Selling an Underwater Mortgage

Being underwater can be scary, but don't panic.

If you put less than 15% down on a recent purchase, there’s a good chance that you owe more than your property’s current value. It’s a tough spot to be in—and tougher if you want to sell. But despite the risks, there are legitimate reasons to consider negative-equity sales. If you’re considering selling in the red, here are three simple rules to follow to keep as much money as possible in your pocket.

Rule 1: Consider Renting

Before you sell, think about renting. Relocating to a new home while renting your current home isn’t for everyone, but it might work for you. To determine whether it might, evaluate three key factors:

Time

The more time you have, the better an option renting becomes. It takes time to rent out your home, so if you need cash in a hurry, a quick sale may be your only choice. On the other hand, if you have a few months in which to make your decision, you might be able to avoid selling at a huge loss or potentially damaging your credit with a foreclosure.

Financial Pressure

Are you under financial pressure, or do you just want something better? How close are you to making ends meet? If you’re $5000 short on your monthly mortgage payments, renting probably won’t help. However, if you’re fairly close to even, and you just need to buy some time to get back on your feet, you may be able to rent your way out of the hole. You don’t need to cover your whole mortgage, either—just enough to continue making payments while you rent a different home. If you’re able to make payments already, renting out your existing home (even at a loss) while you rent a “tester” home or apartment in your ideal neighborhood can give you another 12-24 months to build equity while you scout out the perfect location for your long-term purchase.

Needs versus Wants

Of course, renting your current home only works if you move into something less expensive. If you bought “too much house” on good credit and a dream, you can probably find something more reasonable. This may well involve moving to a less desirable neighborhood, having the kids share a room for a year, or increasing your daily commute, but saving your credit, and possibly your home, are worth a bit of belt tightening.

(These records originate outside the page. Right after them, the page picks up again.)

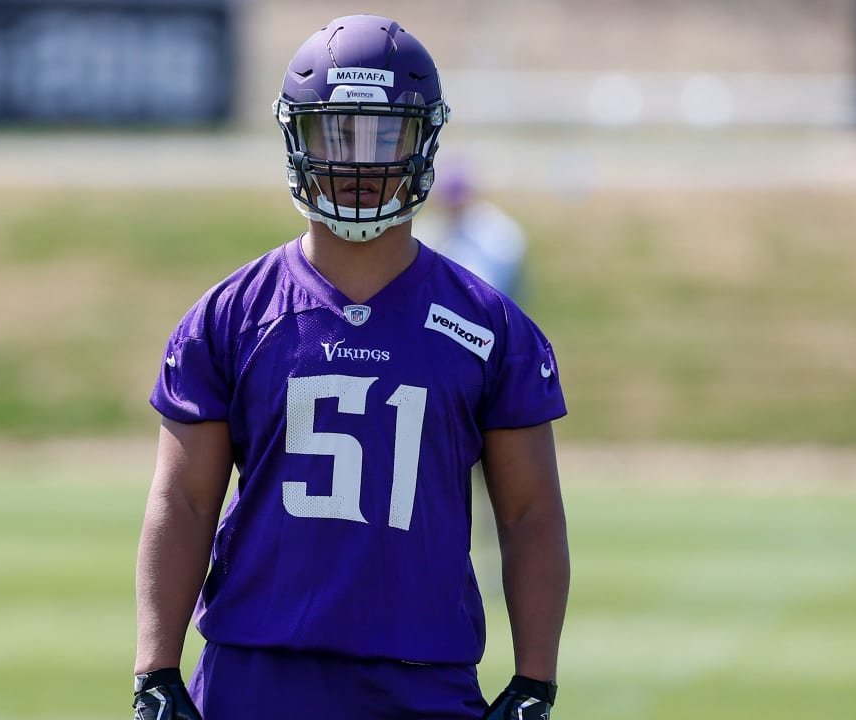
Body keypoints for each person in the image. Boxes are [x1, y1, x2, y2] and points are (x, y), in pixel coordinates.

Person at [133, 14, 569, 720]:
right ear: (295, 137)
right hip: (255, 676)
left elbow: (530, 514)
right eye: (336, 132)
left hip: (422, 679)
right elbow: (182, 501)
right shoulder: (231, 316)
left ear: (423, 139)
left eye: (383, 133)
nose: (360, 161)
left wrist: (534, 680)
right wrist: (155, 668)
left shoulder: (489, 327)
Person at [415, 160, 529, 304]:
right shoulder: (428, 229)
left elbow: (504, 280)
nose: (454, 207)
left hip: (490, 307)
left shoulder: (497, 229)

Rule 2: Don’t Forget Repairs

You may not have a lot of money, but you can’t ignore the basic laws of home selling. Buyers buy the house they see, not the house it can become. Most repairs and many upgrades more than pay for themselves, and if you don’t repair your home, there’s another one down the street in better shape. In Additions & Remodeling and Three Ways to Improve the Value of Your Home, we outlined low-cost, high-return improvements homeowners can make without contractors, expensive equipment, or construction expertise. Put them to use.

Rule 3: Always Ask a Realtor©

You may be tempted to sell your own property to save commission costs. Properly-executed, For Sale By Owner (FSBO) sales can save a substantial amount, and many homeowners sell their own homes every year.

It’s important to note that a large number of FSBO homes are sold by professionals who renovate and “flip” distressed homes for a living. These people have studied local market pricing and trends, and have invested significant amounts of time, expertise, and labor to bring their properties up to snuff. If you’re new to the seller’s market, we suggest you enlist the help of a licensed Realtor© In exchange for your commission, a Realtor© will price your home appropriately, promote your home to buyers you probably can’t reach, handle all the paperwork, and advise you of the financial implications of your decisions. Given their expertise, most Realtors© can sell a home for more than a layperson (particularly if you’re under time pressure), so your commission dollars will likely pay for themselves.